Because the ASIair supports all ASI 3.0 and Mini cameras, I can plug the USB Type C cable into the USB port of the ASIair, and the 290MM is instantly recognized in the ASIair app on my Android phone.
ASIair Supported Cameras:
- All ASI USB3.0 cameras
- All ASI cooled cameras
- All ASI mini cameras.
(It does not support ASI120MM/MC cameras)
Included in the Box
The ASI290MM Mini comes with all of the necessary cables and adapters in an impressively handsome box for neat storage. ZWO has done a superb job of branding their ASI cameras and providing the best possible user experience for beginners.
- 1.25” cover
- Camera body
- Quick guide
- 0.5m USB 2.0 Cable
- 2m USB 2.0 Cable
- ST4 Cable
- M28.5-CS adapter
- 1.25” extender
ASI290MM Mini vs. SSAG
The SSAG (Orion Starshoot autoguider) is a popular guide camera with a comparable sensor size to the 290mm Mini. In the reviews I have read, the SSAG sometimes struggles to find guide stars (especially when using OAG).

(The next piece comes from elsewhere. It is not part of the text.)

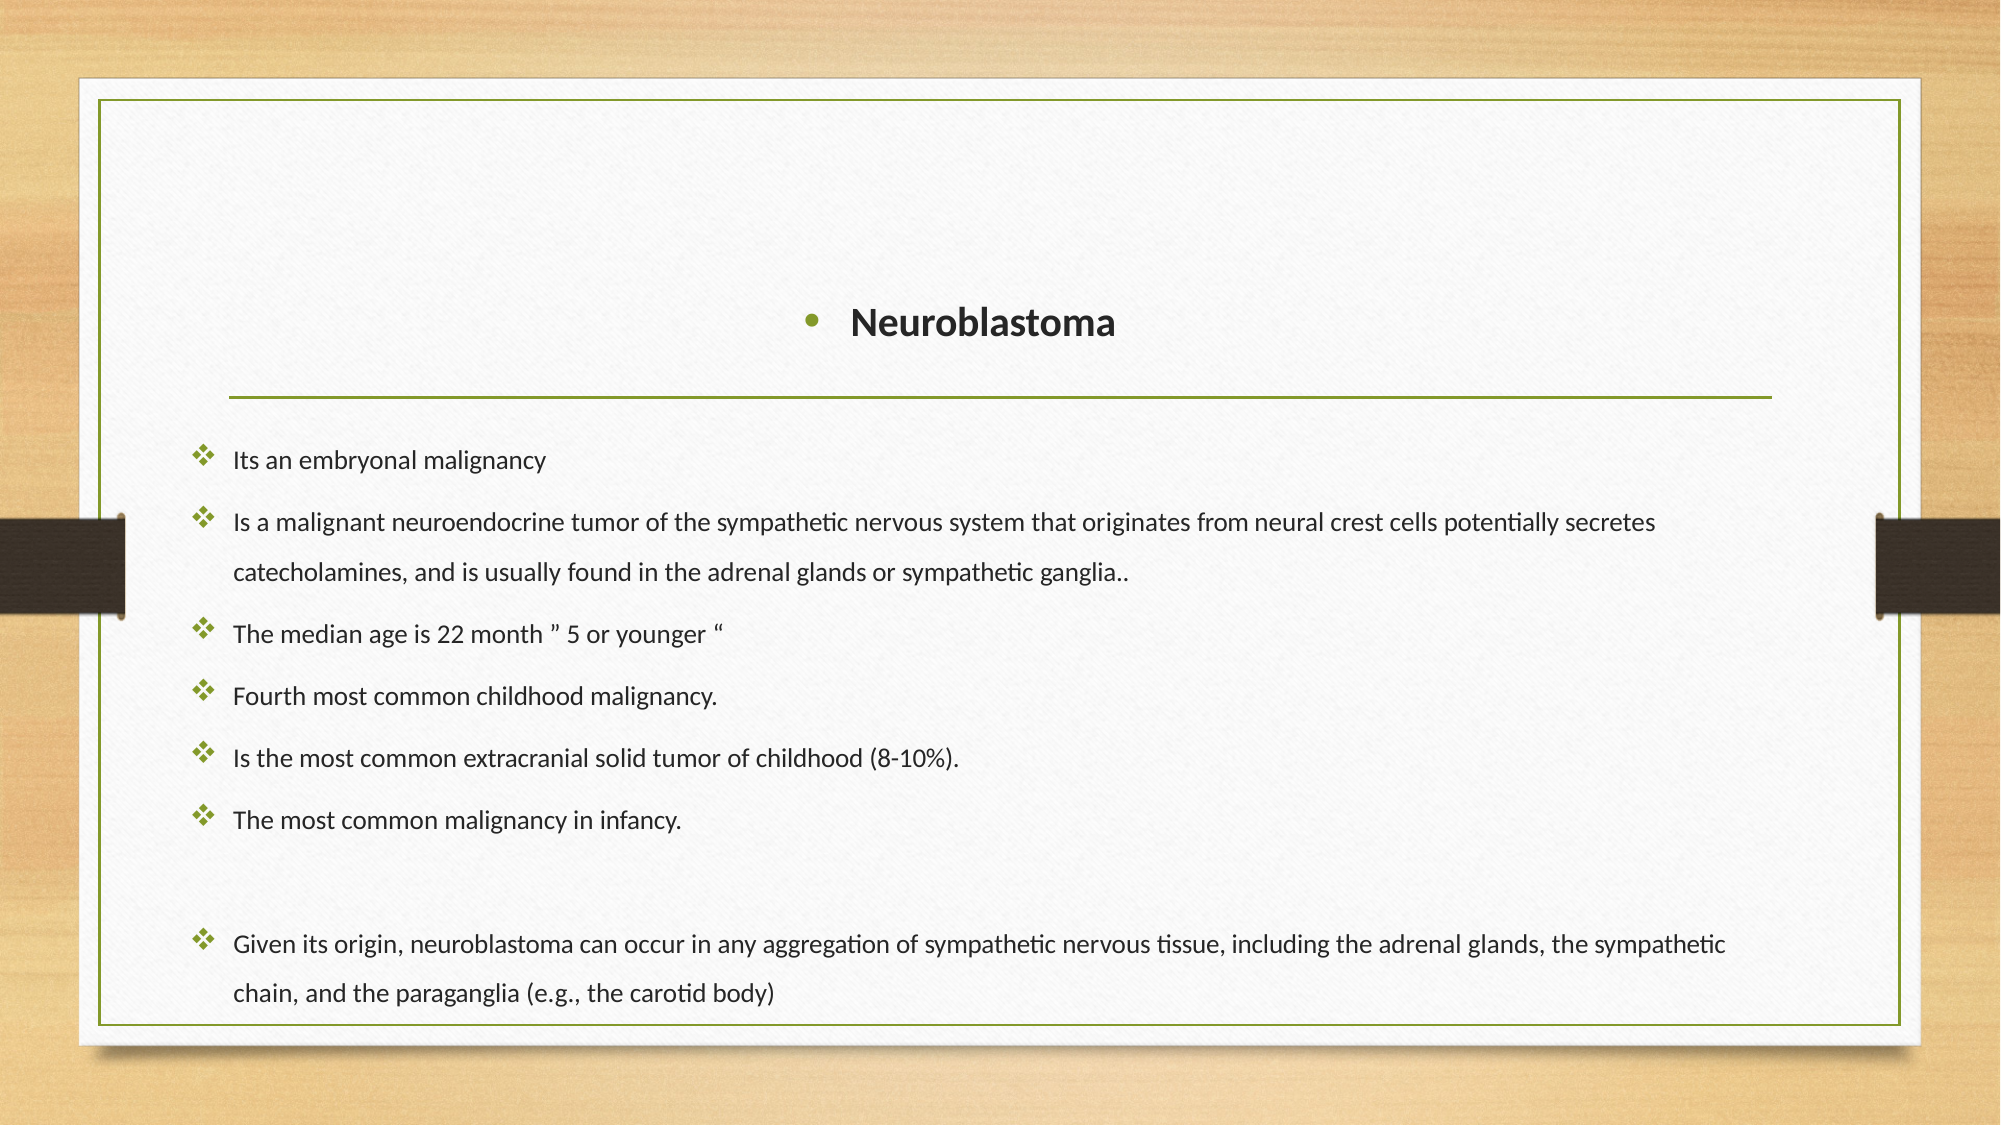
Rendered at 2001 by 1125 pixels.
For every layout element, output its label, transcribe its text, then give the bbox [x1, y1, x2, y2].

However, the ASI290mm mini does not have this problem, and guide stars are quickly detected, even after a meridian flip in an automated sequence. Previous owners of the SSAG found the 290mm Mini to be a big upgrade.
Who is this camera for?
Although the pixel scale is advantageous for planetary imaging, the USB 2.0 transfer speed (20.4 frames per second) may slow you down. Deep-sky imaging is also possible, but the tight, uncooled sensor may lack the image size and SNR you are aiming for.
I would place the ZWO ASI290MM in the autoguiding camera category. If you’re interested in a camera that was built for taking large deep-sky images, consider the ZWO ASI294MC Pro.

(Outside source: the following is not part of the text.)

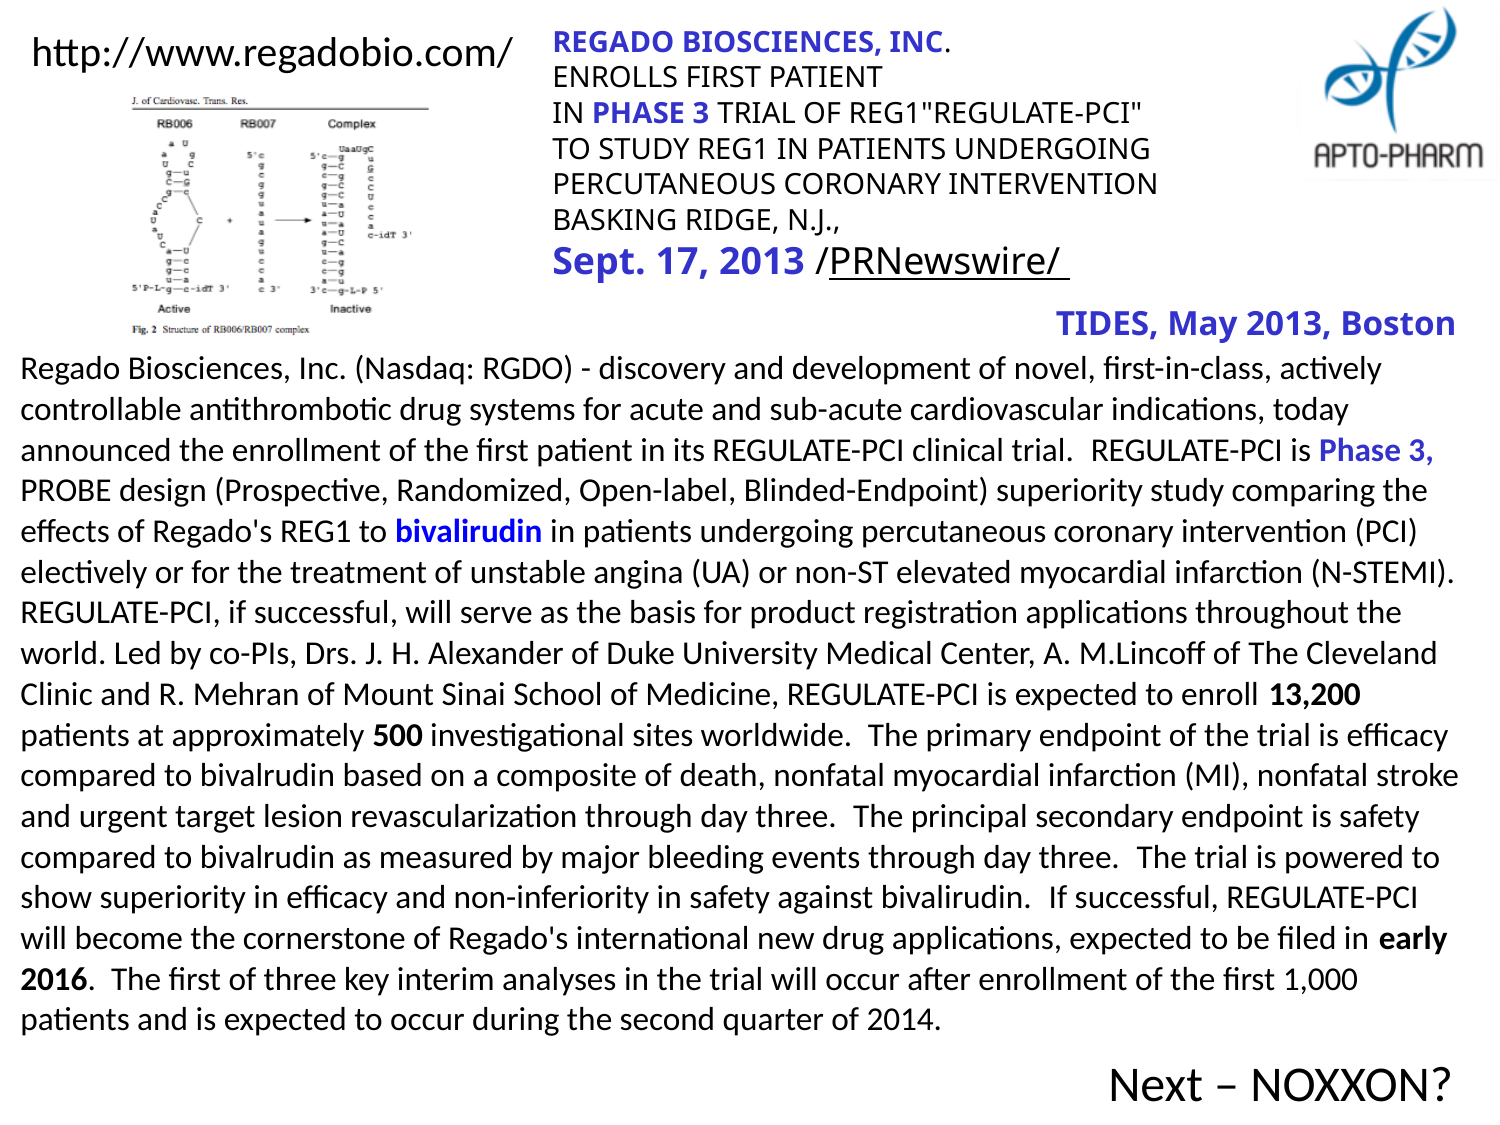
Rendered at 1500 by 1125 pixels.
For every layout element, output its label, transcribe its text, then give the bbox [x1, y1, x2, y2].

Full Camera Specifications from ZWO:
- Sensor: 1/2.8″ CMOS IMX290/IMX291
- Resolution: 2.1 MP (1936 × 1096)
- Pixel Size: 2.9µm
- Exposure Range: 32µs-2000s
- ROI (Region of Interest): Supported
- ST4 Guider Port: Yes
- Focus Distance to Sensor: 8.5mm
- Shutter Type: Rolling Shutter
- Protect window: AR coated window
- Operating System Compatibility: Mac, Windows, Linux
- Interface: USB2.0
- Bitrate: 12bit output (12bit ADC)
- Adaptor: 1.25″ / M28.5X0.6
- Dimension: φ36mm X 61mm
- Weight: 60g
- Working Temperature: -5°C—45°C
- Storage Temperature: -20°C—60°C
- Working Relative Humidity: 20%—80%
- Storage Relative Humidity: 20%—95%
You can expect a detailed review of this guide camera from me in the near future (If the clouds ever go away)! I’ll control the 290MM Mini using the dedicated ASIair app on my Android Galaxy Tab A Tablet.
My Imaging Setup (Summer 2019)
I have used this camera to autoguide my setup while photographing many deep-sky objects from the Iris Nebula, and the Cave Nebula. The image below should give you a better idea of what my complete imaging setup looks like with the ASI290mm Mini attached to the guide scope. The 290mm Mini provides reliable results night in and night out when used in this system.